ASSIGNMENT: Your task is to copy all of the data exactly.

RECORDS SHOWN:
▼▼▼
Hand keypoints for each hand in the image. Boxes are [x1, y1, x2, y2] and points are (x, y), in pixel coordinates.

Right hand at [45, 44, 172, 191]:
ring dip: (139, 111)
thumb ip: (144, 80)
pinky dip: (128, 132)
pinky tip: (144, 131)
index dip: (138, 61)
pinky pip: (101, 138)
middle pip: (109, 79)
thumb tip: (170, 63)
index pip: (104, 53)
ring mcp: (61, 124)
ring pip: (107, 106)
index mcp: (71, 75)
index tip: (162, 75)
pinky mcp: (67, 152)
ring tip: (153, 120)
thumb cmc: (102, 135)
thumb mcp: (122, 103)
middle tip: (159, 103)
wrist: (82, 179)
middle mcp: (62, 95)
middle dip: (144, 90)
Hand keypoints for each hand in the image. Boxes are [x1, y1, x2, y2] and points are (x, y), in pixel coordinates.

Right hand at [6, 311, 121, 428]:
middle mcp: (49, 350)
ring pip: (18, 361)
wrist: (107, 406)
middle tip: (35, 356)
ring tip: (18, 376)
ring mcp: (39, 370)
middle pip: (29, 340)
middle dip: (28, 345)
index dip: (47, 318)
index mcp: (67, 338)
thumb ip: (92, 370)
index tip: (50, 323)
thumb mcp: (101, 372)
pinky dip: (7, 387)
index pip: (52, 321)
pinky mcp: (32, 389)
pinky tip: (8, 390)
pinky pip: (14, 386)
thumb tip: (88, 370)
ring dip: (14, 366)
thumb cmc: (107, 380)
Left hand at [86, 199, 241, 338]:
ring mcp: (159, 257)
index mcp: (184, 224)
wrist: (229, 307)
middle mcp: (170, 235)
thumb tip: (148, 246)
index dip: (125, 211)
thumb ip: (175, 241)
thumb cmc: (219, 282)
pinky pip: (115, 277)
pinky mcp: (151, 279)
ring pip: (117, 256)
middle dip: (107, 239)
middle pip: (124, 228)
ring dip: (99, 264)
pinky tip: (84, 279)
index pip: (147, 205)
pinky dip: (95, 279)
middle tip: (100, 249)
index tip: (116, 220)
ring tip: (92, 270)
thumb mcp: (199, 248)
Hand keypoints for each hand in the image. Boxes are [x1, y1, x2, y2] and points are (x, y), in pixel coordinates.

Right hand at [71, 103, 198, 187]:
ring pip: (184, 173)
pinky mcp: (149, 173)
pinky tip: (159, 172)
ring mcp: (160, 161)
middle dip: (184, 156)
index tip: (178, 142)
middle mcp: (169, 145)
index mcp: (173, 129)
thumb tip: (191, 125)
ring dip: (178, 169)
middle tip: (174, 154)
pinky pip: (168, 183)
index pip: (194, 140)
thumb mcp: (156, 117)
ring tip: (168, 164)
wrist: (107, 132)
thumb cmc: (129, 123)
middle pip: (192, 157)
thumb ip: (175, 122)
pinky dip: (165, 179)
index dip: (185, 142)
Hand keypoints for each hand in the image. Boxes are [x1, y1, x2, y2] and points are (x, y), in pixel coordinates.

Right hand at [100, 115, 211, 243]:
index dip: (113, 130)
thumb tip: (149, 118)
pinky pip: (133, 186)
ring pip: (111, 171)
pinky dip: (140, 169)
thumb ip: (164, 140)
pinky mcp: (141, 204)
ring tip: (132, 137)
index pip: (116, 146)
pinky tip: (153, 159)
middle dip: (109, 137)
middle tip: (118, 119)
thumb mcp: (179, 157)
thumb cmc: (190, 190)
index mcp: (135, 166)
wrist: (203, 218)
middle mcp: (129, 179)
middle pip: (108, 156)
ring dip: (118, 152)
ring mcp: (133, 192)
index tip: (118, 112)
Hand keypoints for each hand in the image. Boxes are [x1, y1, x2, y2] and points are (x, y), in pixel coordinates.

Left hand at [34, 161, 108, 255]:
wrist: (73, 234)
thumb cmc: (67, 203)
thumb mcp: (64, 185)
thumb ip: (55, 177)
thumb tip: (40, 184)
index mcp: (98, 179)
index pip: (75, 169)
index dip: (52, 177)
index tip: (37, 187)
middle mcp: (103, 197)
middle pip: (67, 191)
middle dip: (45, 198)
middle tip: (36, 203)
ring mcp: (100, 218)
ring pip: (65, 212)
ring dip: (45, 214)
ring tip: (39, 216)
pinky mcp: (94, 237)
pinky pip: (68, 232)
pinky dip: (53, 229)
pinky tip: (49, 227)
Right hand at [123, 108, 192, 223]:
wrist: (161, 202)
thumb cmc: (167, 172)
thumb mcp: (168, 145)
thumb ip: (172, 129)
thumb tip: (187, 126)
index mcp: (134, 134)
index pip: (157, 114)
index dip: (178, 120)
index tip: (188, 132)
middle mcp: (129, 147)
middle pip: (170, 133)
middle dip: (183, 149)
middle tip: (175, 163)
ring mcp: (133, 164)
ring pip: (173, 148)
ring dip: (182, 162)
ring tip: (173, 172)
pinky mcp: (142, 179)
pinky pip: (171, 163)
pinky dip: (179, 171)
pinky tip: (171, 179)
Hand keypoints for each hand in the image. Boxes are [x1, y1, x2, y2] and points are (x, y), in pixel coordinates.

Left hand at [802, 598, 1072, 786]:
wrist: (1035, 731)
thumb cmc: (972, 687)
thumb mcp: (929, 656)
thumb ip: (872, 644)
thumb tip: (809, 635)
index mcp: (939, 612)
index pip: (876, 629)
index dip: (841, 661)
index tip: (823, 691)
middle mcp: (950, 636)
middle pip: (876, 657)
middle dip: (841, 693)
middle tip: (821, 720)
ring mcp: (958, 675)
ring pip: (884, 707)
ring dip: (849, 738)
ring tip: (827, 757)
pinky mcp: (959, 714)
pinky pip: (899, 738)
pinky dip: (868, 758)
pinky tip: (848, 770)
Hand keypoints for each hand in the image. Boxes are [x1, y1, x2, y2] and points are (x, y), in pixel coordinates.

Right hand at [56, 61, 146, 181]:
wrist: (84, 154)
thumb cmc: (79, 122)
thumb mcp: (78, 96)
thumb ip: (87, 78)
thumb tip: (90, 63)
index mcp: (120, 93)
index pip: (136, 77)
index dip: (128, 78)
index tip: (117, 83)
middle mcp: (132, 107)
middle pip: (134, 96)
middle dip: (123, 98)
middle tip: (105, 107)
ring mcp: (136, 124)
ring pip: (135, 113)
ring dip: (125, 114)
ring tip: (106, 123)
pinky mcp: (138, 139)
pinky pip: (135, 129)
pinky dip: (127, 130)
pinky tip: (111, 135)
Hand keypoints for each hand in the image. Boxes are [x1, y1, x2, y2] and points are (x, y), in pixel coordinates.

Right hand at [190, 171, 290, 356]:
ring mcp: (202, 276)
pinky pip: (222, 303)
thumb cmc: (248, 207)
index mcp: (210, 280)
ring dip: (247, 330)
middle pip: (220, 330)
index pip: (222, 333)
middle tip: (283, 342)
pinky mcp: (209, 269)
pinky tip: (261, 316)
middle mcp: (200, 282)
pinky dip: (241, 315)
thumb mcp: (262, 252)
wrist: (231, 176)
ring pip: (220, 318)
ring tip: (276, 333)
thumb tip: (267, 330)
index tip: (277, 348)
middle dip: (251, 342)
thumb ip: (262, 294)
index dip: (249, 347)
▲▲▲
ANSWER FOR THE TASK:
Hand keypoints for each hand in the image. Boxes are [x1, y1, x2, y2] and points are (x, y), in pixel coordinates.

Right hand at [45, 44, 172, 191]:
ring dip: (139, 111)
thumb ip: (144, 80)
pinky dip: (128, 132)
pinky tip: (144, 131)
index dip: (138, 61)
pinky pip: (101, 138)
middle pip: (109, 79)
thumb tip: (170, 63)
index pip: (104, 53)
ring mcp: (61, 124)
ring pip: (107, 106)
index mcp: (71, 75)
index tip: (162, 75)
pinky mcp: (67, 152)
ring tip: (153, 120)
thumb cmc: (102, 135)
thumb mcp: (122, 103)
middle tip: (159, 103)
wrist: (82, 179)
middle mcp: (62, 95)
middle dip: (144, 90)
Hand keypoints for each hand in the image. Boxes are [x1, y1, x2, y2] and points are (x, y), in pixel coordinates.

Right hand at [6, 311, 121, 428]:
middle mcp: (49, 350)
ring pip: (18, 361)
wrist: (107, 406)
middle tip: (35, 356)
ring tip: (18, 376)
ring mcp: (39, 370)
middle pip: (29, 340)
middle dip: (28, 345)
index dip: (47, 318)
index mcp: (67, 338)
thumb ip: (92, 370)
index tip: (50, 323)
thumb mcp: (101, 372)
pinky dip: (7, 387)
index pip: (52, 321)
pinky mcp: (32, 389)
pinky tip: (8, 390)
pinky pip: (14, 386)
thumb tip: (88, 370)
ring dip: (14, 366)
thumb cmc: (107, 380)
Left hand at [86, 199, 241, 338]:
ring mcp: (159, 257)
index mcp: (184, 224)
wrist: (229, 307)
middle mcp: (170, 235)
thumb tip: (148, 246)
index dip: (125, 211)
thumb ip: (175, 241)
thumb cmc: (219, 282)
pinky pip: (115, 277)
pinky mcp: (151, 279)
ring pip: (117, 256)
middle dip: (107, 239)
middle pip: (124, 228)
ring dip: (99, 264)
pinky tip: (84, 279)
index pip: (147, 205)
pinky dip: (95, 279)
middle tip: (100, 249)
index tip: (116, 220)
ring tip: (92, 270)
thumb mcp: (199, 248)
Hand keypoints for each hand in the image. Boxes are [x1, y1, x2, y2] and points are (x, y), in pixel coordinates.

Right hand at [71, 103, 198, 187]:
ring pip: (184, 173)
pinky mcp: (149, 173)
pinky tip: (159, 172)
ring mcp: (160, 161)
middle dip: (184, 156)
index tip: (178, 142)
middle mcp: (169, 145)
index mcp: (173, 129)
thumb tip: (191, 125)
ring dip: (178, 169)
middle tip: (174, 154)
pinky pip: (168, 183)
index pip: (194, 140)
thumb mcp: (156, 117)
ring tip: (168, 164)
wrist: (107, 132)
thumb cmc: (129, 123)
middle pip: (192, 157)
thumb ip: (175, 122)
pinky dip: (165, 179)
index dip: (185, 142)
Hand keypoints for each hand in the image. Boxes are [x1, y1, x2, y2] and points are (x, y), in pixel coordinates.

Right hand at [100, 115, 211, 243]:
index dip: (113, 130)
thumb tip: (149, 118)
pinky pip: (133, 186)
ring pip: (111, 171)
pinky dip: (140, 169)
thumb ip: (164, 140)
pinky mcp: (141, 204)
ring tip: (132, 137)
index pip: (116, 146)
pinky tip: (153, 159)
middle dip: (109, 137)
middle tip: (118, 119)
thumb mcp: (179, 157)
thumb cmc: (190, 190)
index mcp: (135, 166)
wrist: (203, 218)
middle mcp: (129, 179)
middle pip: (108, 156)
ring dip: (118, 152)
ring mcp: (133, 192)
index tip: (118, 112)
Hand keypoints for each hand in the image. Boxes are [x1, y1, x2, y2] and points are (x, y), in pixel coordinates.

Left hand at [34, 161, 108, 255]:
wrist: (73, 234)
thumb cmc: (67, 203)
thumb mcp: (64, 185)
thumb ip: (55, 177)
thumb tip: (40, 184)
index mcp: (98, 179)
index pip: (75, 169)
index dip: (52, 177)
index tip: (37, 187)
middle mcp: (103, 197)
middle pip: (67, 191)
middle dip: (45, 198)
middle tip: (36, 203)
ring mcp: (100, 218)
ring pip: (65, 212)
ring dip: (45, 214)
ring tip: (39, 216)
pinky mcp: (94, 237)
pinky pip: (68, 232)
pinky dip: (53, 229)
pinky tip: (49, 227)
Right hand at [123, 108, 192, 223]:
wrist: (161, 202)
thumb cmc: (167, 172)
thumb mcp: (168, 145)
thumb ip: (172, 129)
thumb tip: (187, 126)
index mcp: (134, 134)
index pip: (157, 114)
index dip: (178, 120)
index tip: (188, 132)
middle mcp: (129, 147)
middle pip: (170, 133)
middle dip: (183, 149)
middle tip: (175, 163)
ring mcp: (133, 164)
ring pip: (173, 148)
ring dip: (182, 162)
ring tip: (173, 172)
pinky mcp: (142, 179)
pinky pip: (171, 163)
pinky dip: (179, 171)
pinky tip: (171, 179)
Hand keypoints for each hand in the image. Boxes are [x1, y1, x2, y2] and points are (x, y), in pixel coordinates.

Left hand at [802, 598, 1072, 786]:
wrist: (1035, 731)
thumb cmc: (972, 687)
thumb mcp: (929, 656)
thumb ip: (872, 644)
thumb tip: (809, 635)
index mcp: (939, 612)
index pip: (876, 629)
index dip: (841, 661)
index tip: (823, 691)
middle mcp: (950, 636)
middle pip: (876, 657)
middle dip: (841, 693)
middle tip: (821, 720)
ring mcp: (958, 675)
ring pip: (884, 707)
ring dip: (849, 738)
ring tip: (827, 757)
pinky mcp: (959, 714)
pinky pip: (899, 738)
pinky dip: (868, 758)
pinky tip: (848, 770)
Hand keypoints for each hand in the image. Boxes are [x1, y1, x2, y2] and points are (x, y), in pixel coordinates.

Right hand at [56, 61, 146, 181]:
wrist: (84, 154)
thumb cmc: (79, 122)
thumb mcp: (78, 96)
thumb ip: (87, 78)
thumb tip: (90, 63)
index mcp: (120, 93)
index pip: (136, 77)
index dip: (128, 78)
index tip: (117, 83)
middle mcp: (132, 107)
middle pip: (134, 96)
middle dip: (123, 98)
middle tip: (105, 107)
ring mcp: (136, 124)
ring pip: (135, 113)
ring dip: (125, 114)
ring tip: (106, 123)
pinky mcp: (138, 139)
pinky pip: (135, 129)
pinky dip: (127, 130)
pinky tip: (111, 135)
Hand keypoints for each hand in the image. Boxes are [x1, y1, x2, y2] and points are (x, y), in pixel coordinates.

Right hand at [190, 171, 290, 356]:
ring mcp: (202, 276)
pinky pip: (222, 303)
thumb cmc: (248, 207)
index mcp: (210, 280)
ring dip: (247, 330)
middle pip: (220, 330)
index pip: (222, 333)
middle tip: (283, 342)
pinky mcp: (209, 269)
pinky tip: (261, 316)
middle mcp: (200, 282)
pinky dip: (241, 315)
thumb mcp: (262, 252)
wrist: (231, 176)
ring pip: (220, 318)
ring tip: (276, 333)
thumb tip: (267, 330)
index tip: (277, 348)
middle dip: (251, 342)
thumb ip: (262, 294)
index dip: (249, 347)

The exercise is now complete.